WHAT TO WORK ON: Transcribe only the lines of the listing below from the one holding "déroulées dans la" through the one holding "fait son grand retour en 2024 !", inclusive, without any change.

** Opening TASK MATERIAL block **

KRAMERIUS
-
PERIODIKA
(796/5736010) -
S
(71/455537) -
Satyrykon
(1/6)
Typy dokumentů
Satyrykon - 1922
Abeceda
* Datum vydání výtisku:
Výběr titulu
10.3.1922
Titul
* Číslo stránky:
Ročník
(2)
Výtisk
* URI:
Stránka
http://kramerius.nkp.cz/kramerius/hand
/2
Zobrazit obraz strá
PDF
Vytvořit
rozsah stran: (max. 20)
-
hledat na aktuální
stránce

** Closing TASK MATERIAL block **
** Opening TASK MATERIAL block **

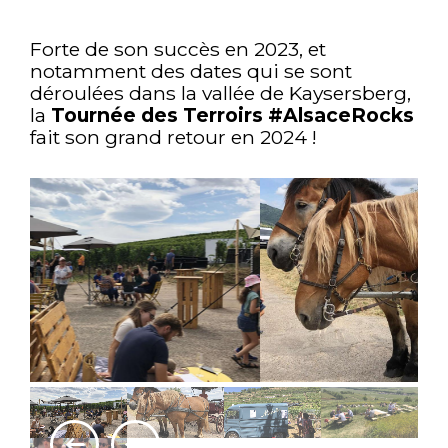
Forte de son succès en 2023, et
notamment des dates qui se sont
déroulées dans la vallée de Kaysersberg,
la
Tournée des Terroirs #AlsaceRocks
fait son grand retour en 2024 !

** Closing TASK MATERIAL block **
** Opening TASK MATERIAL block **

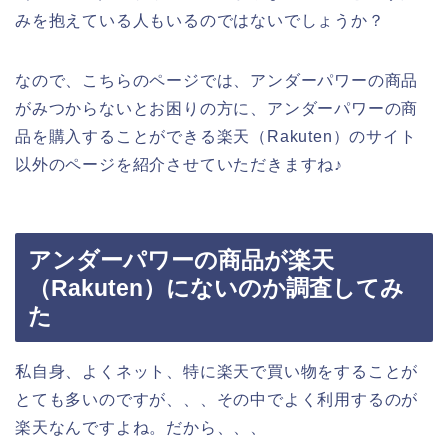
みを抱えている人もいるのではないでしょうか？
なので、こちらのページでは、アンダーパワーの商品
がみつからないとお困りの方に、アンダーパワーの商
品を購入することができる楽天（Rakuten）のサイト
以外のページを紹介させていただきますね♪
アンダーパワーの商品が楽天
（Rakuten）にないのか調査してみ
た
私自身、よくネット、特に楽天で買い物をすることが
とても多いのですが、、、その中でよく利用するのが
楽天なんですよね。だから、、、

** Closing TASK MATERIAL block **

EXERCISE RESULT:
déroulées dans la vallée de Kaysersberg,
la
Tournée des Terroirs #AlsaceRocks
fait son grand retour en 2024 !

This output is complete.